Once the referral is made, the couple must be reassured that their relationship with the NP will not end. Collaborative care is encouraged when the couple is in Stage C. In such a collaborative care model, patient education and care are shared by the NP and the mental health professional.20 The NP continues to assess the couple's theories and concerns, and also continues with supportive and educative interventions.

 

One of the most effective strategies for dealing with a client's theory or understanding is Cognitive Behavioral Therapy (CBT). CBT is very effective in treating depression, grief, anxiety, decreased self-esteem and femininity, social isolation, distance in the couple relationship, guilt, blame, anger, feelings of loss of control, and excessive worry.9

 

By utilizing CBT, individuals are taught the ability to suppress intrusive thoughts by immediately substituting a positive one.15 The NP can help the individuals practice this technique. While the NP is working to alter and correct IWMs, he or she is actually using some principles of CBT.

 

CBT involves correction of flaws in reasoning and is compatible with the notion of underlying personal theories, as well as understanding and solving problems. By using thought substitution, a positive or hopeful thought is substituted for a negative or pessimistic one.

 

When couples experience fear and panic related to uncertainty of childlessness, CBT may be utilized to encourage hope.
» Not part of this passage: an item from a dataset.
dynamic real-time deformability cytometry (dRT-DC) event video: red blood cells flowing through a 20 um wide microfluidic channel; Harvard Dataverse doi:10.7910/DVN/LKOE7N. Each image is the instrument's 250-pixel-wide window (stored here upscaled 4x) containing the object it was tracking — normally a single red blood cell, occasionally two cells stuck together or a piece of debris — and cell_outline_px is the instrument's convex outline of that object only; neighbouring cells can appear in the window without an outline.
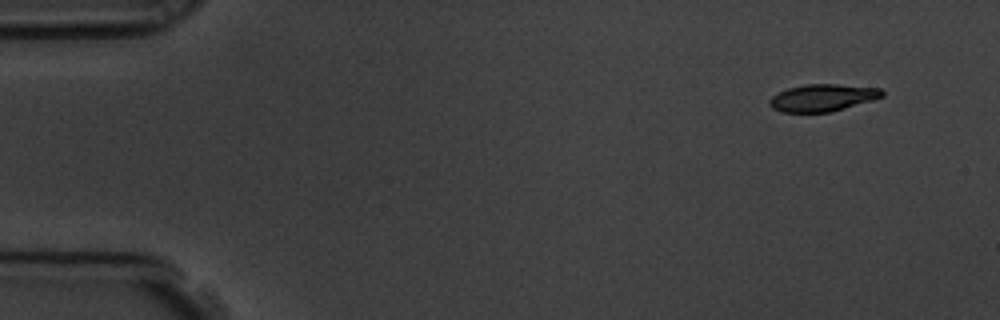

The NP should assist the couples with cognitive coping strategies such as goal-setting, rational thinking, and plans about how to achieve those goals.13

 

Summary and implications

Use of this protocol enables NPs in primary care to provide the support and education that couples experiencing difficulty with conception require. The effect of psychosocial distress negatively affects fertility. Without this protocol, patients who respond with anxiety and low mood would not ordinarily be treated. The protocol is simple to use with specific assessment parameters and specific interventions. It also serves as a guide for referral.